Studying Engineering: Surviving Your First Year
Published: 02 Aug 2016
Civil Engineering is a fast paced and intensive field, and if you have chosen to study this at university then you must expect to be challenged. Don’t let this put you off though; Engineering is a rewarding field and one with excellent career and income prospects. Whilst other scientific disciplines can mean sitting in laboratories or in offices, Civil Engineers are often out putting their knowledge into practice and applying it directly to the 'real world'.
University life and the different kind of learning that comes with it can be a shock to the system, so it helps to be mentally prepared before you start. Broadly speaking, the objectives of First Year are to: consolidate what you should have learnt previously and expand on it; start on the basics in aspects that you likely will not have covered; and help you learn how to study at a university level. Essentially your First Year prepares you for the more challenging and stimulating years ahead.
One of the most crucial things to focus on when you step on to campus is the approach you'll adopt when studying at university level. Until this point, it is likely that you will have been told all that you need to do, and what you studied in your textbooks will likely have been the extent of the information you needed to access. This is not the case at university, so be prepared. You will be expected to read around your subject in order to expand your own knowledge and to keep up to date with recent news. Most lecturers provide further reading suggestions, or can recommend books and journals on request, so this is a good place for you to start.

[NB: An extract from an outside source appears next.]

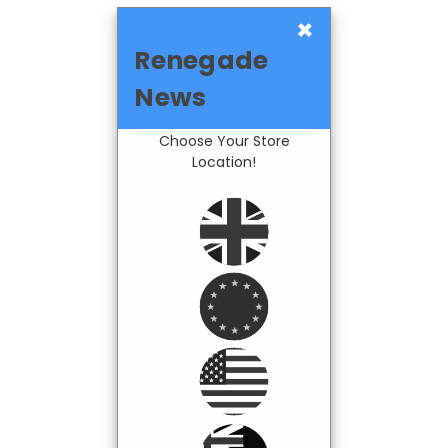
×
Renegade
News
Choose Your Store
Location!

Usually you will be told what textbooks will be needed for each class several weeks before you start. Make sure you get them as soon as possible, and don’t leave them unopened until the day you start lectures and tutorials - start having a look through straight away.
As a student Civil Engineer you will have access to high quality and potentially delicate equipment. As such, you may want to include equipment manuals and guides in your further reading: this will help you gain a proper understanding of the equipment and ensure you can confidently handle the various tools available to you.
Engineering is a demanding field, and it is inevitable that you will make some mistakes along the way – especially in your First Year. Whatever happens do not become disheartened as it is all part of the learning process. Nobody achieves perfect results. Here are a couple of practical actions that will help you during First Year:
- Approach your lecturers for detailed feedback when you can. If you can identify your key strengths and weaknesses it will be easier for you to improve, which will lead to better results.
- Try and approach the whole year as a learning process. This also means not dwelling on any particular result. Everybody has good and bad days, but if you work hard consistently throughout the year you will be rewarded with results you are happy with.
Whilst your placement year may seem a long way ahead, it is advantageous for you to begin planning ahead. You might want to consider approaching companies you would like to work with and asking them any questions you have. If you start these conversations well in advance it shows a long-term commitment that could give you an added edge when applying.
It is also wise to make yourself aware of the research interests of the Professors in your department, so you can start thinking about those you might like to work with when it comes to writing your dissertation.
Finally, try to keep to good study practices during your time in First Year and beyond. You could create study groups with classmates to go through work together, or approach Professors for some extra support if they are able to provide it. Remember to meet all deadlines well within the timescale, and avoid the temptation to leave work until the last minute.